Não matou o pobre animal, pois não havia ponta de maldade em Duarte, apenas mergulhou numa realidade fantástica que passou a ocupar um compartimento de reserva na sua cabeça, e que substituía por completo a do mundo dos vivos. E nunca se soube o exacto instante da ocorrência deste fenómeno.
-   Nunca tinha contado isto a ninguém. – Diz. – Sempre me senti responsável por tudo o que ele fazia. Eu é que tinha de arcar as culpas. Tinha de ser.
-       Porquê.
-       Ora porquê. Por causa do nosso pai, claro. O Duarte metia-se em todo o tipo de sarilhos para lhe chamar a atenção, mas nunca lhe ligava nenhuma. Nem a ele nem às meninas, só tinha olhos para mim, e para o raio do cão. Um dia, acabou por desistir e foi-se embora. A culpa foi minha. Eu sei que foi. Deveria ter estado mais atento.
-       Tenho muito medo Vasco. – Inferiu ela, tremendo.

 
-       Então, eu estou aqui agora. Eu protejo-te, a ti e à menina. É isso que eu faço. Vou limpando as merdas que ele faz.
Ela soçobrou em lágrimas, abraçando-o com força. Tudo acontecera quase de repente. Os motivos podiam ser mais profundos, mas estaria ele disposto a se dar ao trabalho de os procurar?
-       Não quis dar a entender...
-       É uma merda sim! – Concluiu. – Apaixonei-me pelo homem errado.
-     Não digas isso. O Duarte é tão boa pessoa. Um pouco confuso talvez, mas bom no que importa.
-       Estás tão cego quanto o vosso pai Vasco. A única coisa boa que o Duarte me deu foi ela. A Eliana. E agora, por causa dele, posso perdê-la.
-       Não faz sentido nenhum o que me estás a dizer.
-    Eu sei da história toda. Sei naquilo que ele anda metido, e sei também porquê que o Giuseppe me procura.
-       Não percebo.
-     O teu irmão perdeu-se em coisas que tu nem fazes ideia. Coisas muito graves. “CHIAWITSWEL”. Isto diz-te alguma coisa?
-       Não, nada. Isso para mim é chinês.
-       Não é chinês não, mas, de um modo geral, é tão idiótico que, a forma como o vim a descobrir, me enche ainda mais de medo. Alguns tolos não fazem um mal por aí além, mas, se detêm poder e chegam a ser felizes em demasia podem tornar-se perigosos.
-       Continuo sem perceber nada. Diz-me tudo.

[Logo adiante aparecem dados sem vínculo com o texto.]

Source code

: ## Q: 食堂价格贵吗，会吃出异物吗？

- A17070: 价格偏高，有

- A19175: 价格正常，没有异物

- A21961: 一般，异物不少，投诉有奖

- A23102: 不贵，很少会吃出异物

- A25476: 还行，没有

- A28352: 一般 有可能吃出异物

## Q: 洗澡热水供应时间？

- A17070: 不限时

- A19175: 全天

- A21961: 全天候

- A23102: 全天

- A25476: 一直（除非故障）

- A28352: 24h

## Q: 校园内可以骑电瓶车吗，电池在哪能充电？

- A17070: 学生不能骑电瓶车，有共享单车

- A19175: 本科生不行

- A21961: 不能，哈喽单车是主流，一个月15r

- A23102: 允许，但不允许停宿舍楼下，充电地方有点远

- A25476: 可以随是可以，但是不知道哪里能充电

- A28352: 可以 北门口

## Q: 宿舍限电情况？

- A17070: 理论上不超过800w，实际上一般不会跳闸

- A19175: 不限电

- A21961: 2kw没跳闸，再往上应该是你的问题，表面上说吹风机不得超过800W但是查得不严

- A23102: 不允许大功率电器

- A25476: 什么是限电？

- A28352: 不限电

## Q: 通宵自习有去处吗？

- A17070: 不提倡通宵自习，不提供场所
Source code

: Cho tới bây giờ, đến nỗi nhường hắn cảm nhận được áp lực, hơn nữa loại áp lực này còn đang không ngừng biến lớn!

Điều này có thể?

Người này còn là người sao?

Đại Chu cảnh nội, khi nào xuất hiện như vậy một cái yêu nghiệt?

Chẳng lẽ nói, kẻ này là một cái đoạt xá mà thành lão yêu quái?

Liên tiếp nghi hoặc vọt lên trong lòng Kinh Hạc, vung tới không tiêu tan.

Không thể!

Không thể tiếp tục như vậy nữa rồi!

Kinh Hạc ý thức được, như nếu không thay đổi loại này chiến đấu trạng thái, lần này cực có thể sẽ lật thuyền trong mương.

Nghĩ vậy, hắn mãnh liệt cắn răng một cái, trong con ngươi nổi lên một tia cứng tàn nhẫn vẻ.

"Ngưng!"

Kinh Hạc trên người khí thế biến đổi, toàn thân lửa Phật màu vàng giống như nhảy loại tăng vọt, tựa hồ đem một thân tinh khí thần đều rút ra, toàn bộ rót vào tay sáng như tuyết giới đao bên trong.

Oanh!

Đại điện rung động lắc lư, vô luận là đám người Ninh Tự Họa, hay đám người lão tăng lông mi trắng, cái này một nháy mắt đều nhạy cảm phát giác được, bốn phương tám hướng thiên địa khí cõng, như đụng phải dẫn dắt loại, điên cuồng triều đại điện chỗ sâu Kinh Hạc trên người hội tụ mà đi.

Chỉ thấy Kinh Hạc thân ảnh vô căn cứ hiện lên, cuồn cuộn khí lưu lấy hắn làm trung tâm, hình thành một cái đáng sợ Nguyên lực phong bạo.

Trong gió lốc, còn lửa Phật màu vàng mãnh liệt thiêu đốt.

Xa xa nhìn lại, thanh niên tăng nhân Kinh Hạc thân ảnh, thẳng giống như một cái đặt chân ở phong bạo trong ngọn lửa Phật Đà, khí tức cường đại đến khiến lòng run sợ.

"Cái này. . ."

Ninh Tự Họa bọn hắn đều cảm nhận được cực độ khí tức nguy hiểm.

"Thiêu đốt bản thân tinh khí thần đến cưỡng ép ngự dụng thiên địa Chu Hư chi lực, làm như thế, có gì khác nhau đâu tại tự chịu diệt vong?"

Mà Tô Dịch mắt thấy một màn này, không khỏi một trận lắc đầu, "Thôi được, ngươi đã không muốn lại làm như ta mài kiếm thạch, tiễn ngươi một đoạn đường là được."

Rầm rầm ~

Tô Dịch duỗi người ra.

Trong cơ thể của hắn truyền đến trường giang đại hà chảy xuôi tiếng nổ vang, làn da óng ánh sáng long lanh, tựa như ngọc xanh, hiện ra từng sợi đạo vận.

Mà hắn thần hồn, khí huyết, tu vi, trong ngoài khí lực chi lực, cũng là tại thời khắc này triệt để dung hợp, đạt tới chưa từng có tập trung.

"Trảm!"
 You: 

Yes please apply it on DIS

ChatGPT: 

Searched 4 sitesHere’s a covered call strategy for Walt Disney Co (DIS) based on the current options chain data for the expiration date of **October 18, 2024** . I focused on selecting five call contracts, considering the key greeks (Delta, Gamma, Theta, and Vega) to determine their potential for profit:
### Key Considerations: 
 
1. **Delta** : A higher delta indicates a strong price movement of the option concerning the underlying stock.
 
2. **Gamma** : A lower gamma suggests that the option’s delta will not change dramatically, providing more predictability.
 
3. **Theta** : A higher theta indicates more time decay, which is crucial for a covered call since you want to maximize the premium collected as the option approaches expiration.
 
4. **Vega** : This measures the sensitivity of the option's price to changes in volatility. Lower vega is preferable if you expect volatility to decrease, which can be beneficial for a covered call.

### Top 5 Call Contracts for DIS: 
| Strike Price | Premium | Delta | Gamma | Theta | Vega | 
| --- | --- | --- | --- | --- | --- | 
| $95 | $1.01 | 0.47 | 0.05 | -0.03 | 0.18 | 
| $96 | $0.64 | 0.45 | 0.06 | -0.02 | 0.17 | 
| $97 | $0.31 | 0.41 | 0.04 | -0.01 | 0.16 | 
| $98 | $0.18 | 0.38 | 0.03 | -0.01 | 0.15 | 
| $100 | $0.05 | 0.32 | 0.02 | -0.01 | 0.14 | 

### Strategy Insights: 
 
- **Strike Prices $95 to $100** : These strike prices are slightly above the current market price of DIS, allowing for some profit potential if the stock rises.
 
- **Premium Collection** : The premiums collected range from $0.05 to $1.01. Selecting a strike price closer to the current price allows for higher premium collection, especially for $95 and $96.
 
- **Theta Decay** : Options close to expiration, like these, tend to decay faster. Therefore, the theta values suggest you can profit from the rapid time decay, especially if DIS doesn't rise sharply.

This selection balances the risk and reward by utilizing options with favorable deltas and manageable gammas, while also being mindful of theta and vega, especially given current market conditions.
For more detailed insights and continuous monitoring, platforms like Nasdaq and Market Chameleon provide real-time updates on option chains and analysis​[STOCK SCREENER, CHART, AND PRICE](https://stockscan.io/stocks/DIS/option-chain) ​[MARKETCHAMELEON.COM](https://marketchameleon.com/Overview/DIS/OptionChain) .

-     Não estou bem certa, mas creio que isto é um código, uma palavra-passe para desvendar a rede de negócios obscuros em que o Duarte se envolveu. Convêm que percebas uma coisa. O único tolo aqui é ele mesmo. Por pensar que podia se envolver com o Giuseppe e sair por cima. Anda um investigador independente a calcorrear esta mesma pista. Um português chamado Colaço, que trabalha para a Interpol, e que está muito perto de desvendar tudo.
-       E o Duarte?
-       Lamento Vasco, mas pouco me importa o destino do Duarte neste momento. A minha preocupação é com a Eliana. O Giuseppe anda desesperado para a encontrar porque sabe que, se a tiver em seu poder, pode chantagear o Duarte para este assumir todas as culpas. A situação é muito, muito grave. Amanhã mesmo, podemos estar ambos mortos, o Duarte até, e a menina posta numa situação impossível.